Why is Digital Literacy Important?
Digital Literacy is one component of Digital Citizenship.
Literacy skills have always been important. In centuries past, people communicated via letters. These letters soon turned into telegraph messages. From there we advanced to the telephone, internet and then text messaging via a phone. Today's options for communication far outweigh the one or two of generations pasts. "Children learn these skills as part of their lives, like language, which they learn without realizing they are learning it." (N. Andersen, New Media and New Media Literacy: The Horizon Has Become the Landscape—New Media Are Here,; report produced by Cable in the Classroom, 2002, pp. 30–35) Students today learn in ways that their teachers could not even imagine decades ago when they were in school. Students learn technology just like they do the spoken language, by doing and today it is not uncommon for a 3 year old to have some basic knowledge regarding how to get on to the computer and load a game (hopefully educational). The way students learn and their abilities to showcase their learning has surpassed the years of book reports, posters, and shoe box representations. "We will not be able to achieve a liberating, collective intelligence until we can achieve a collective digital literacy, and we have now, more than ever, perhaps, the opportunity and the technologies to assist us in the human project of shaping, creating, authoring and developing ourselves as the formers of our own culture. To this end, we must create the conditions for people to become wise in their own way." (Poore, M. (2011). Digital Literacy: Human Flourishing and Collective Intelligence in a Knowledge Society. Australian Jouranal of Language and Literacy, 19 (2),20-26.)
- Digital literacy is one component of being a digital citizen - a person who is responsible for how they utilize technology to interact with the world around them.
- Digital technology allows people to interact and communicate with family and friends on a regular basis due to the "busy constraints" of today's world.
- Not only do white-collar jobs require digital literacy in the use of media to present, record and analyze data, but so do blue-collar jobs who are looking for way to increase productivity and analyze market trends, along with increase job safety.
The 21st Century Brain
Students now learn in a new way, never seen before!
Students in this modern world need to utilize all of the higher order thinking skills taught to students in previous times.
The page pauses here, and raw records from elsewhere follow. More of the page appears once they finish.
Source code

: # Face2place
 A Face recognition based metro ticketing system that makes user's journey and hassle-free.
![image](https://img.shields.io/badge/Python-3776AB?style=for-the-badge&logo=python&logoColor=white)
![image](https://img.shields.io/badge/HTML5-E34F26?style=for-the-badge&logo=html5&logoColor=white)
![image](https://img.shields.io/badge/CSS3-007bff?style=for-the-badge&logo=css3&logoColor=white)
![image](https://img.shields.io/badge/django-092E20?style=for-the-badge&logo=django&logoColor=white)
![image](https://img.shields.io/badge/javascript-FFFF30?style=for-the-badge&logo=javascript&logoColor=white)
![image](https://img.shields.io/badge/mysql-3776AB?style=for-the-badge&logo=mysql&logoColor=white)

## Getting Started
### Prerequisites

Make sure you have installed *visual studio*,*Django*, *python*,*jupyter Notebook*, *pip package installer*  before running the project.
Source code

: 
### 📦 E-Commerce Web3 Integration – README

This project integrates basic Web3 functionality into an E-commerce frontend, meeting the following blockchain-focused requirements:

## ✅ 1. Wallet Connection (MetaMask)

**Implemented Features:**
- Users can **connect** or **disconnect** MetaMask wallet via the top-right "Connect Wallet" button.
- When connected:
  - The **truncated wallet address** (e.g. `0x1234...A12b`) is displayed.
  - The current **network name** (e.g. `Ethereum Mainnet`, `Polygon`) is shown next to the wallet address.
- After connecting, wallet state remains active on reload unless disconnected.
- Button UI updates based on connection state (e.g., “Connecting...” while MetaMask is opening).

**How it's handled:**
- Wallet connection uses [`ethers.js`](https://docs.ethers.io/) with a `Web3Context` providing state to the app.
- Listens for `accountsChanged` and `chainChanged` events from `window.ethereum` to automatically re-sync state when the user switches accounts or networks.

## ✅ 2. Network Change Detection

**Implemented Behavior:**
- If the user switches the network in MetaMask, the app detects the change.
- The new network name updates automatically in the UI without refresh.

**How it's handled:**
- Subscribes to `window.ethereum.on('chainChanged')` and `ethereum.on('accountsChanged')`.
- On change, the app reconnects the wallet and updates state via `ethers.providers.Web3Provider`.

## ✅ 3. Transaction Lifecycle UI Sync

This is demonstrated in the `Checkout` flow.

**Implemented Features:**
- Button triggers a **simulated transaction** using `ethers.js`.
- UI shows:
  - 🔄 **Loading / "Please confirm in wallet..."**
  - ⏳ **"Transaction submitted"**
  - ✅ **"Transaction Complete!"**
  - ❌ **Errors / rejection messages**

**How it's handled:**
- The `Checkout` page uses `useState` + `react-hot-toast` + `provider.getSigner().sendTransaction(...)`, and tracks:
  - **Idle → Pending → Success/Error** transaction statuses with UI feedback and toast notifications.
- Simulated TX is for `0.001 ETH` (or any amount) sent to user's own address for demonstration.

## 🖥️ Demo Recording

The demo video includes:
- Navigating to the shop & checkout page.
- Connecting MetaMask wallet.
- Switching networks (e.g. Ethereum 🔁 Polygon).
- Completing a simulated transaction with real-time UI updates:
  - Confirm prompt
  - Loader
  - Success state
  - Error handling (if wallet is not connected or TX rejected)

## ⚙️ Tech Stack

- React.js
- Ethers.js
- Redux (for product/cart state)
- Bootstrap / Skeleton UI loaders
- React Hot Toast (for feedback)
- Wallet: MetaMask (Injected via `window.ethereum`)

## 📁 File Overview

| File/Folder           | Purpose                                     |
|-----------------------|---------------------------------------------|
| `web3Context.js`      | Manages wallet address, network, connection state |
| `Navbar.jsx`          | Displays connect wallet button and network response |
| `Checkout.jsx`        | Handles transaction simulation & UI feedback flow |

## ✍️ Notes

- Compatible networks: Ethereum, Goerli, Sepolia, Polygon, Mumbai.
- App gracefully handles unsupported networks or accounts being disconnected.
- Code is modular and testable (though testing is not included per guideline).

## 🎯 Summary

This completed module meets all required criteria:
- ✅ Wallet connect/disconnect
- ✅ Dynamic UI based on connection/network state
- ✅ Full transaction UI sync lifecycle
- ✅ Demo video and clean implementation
As the illustration at the left illustrates, the one missing component in how teachers view students' learning today is the internet and its' endless possibilities in motivating and intriguing the young mind. Students for centuries have been taught and encouraged to evaluate, apply, analyze and synthesize knowledge. Today's students are able to use the internet to research and find text sources, videos, pod casts and presentations related to anything they would like to learn about. The big catch is, can this "Google, yahoo" part of the brain begin to differentiate what resources they consume online are valid or not. Can this "goggle, yahoo" part of the brain create new meaning from the authentic sources they read? Will this "goggle, yahoo" part of the brain lead to great innovations and discoveries that help humans understand their place in the world and make life easier for all our world's citizens? Technology is a lovely asset to any classroom, but in a global community, will students transfer their learning beyond their community? Educators around the globe will be tuned in to find the answers to these questions in the years ahead.
gbwhitby discusses on YouTube how the DNA of education has changed over the years. Students today are learning in ways that are not similar to how we learned years ago. He recognizes that many schools are still teaching tin the same ways students were taught decades ago and states the importance of changing this DNA of learning to meet the needs of our learners. In gbwhitby's words " we are all co-constructors of meaning" and he would like to us utilize the internet to share our constructs of learning with each other.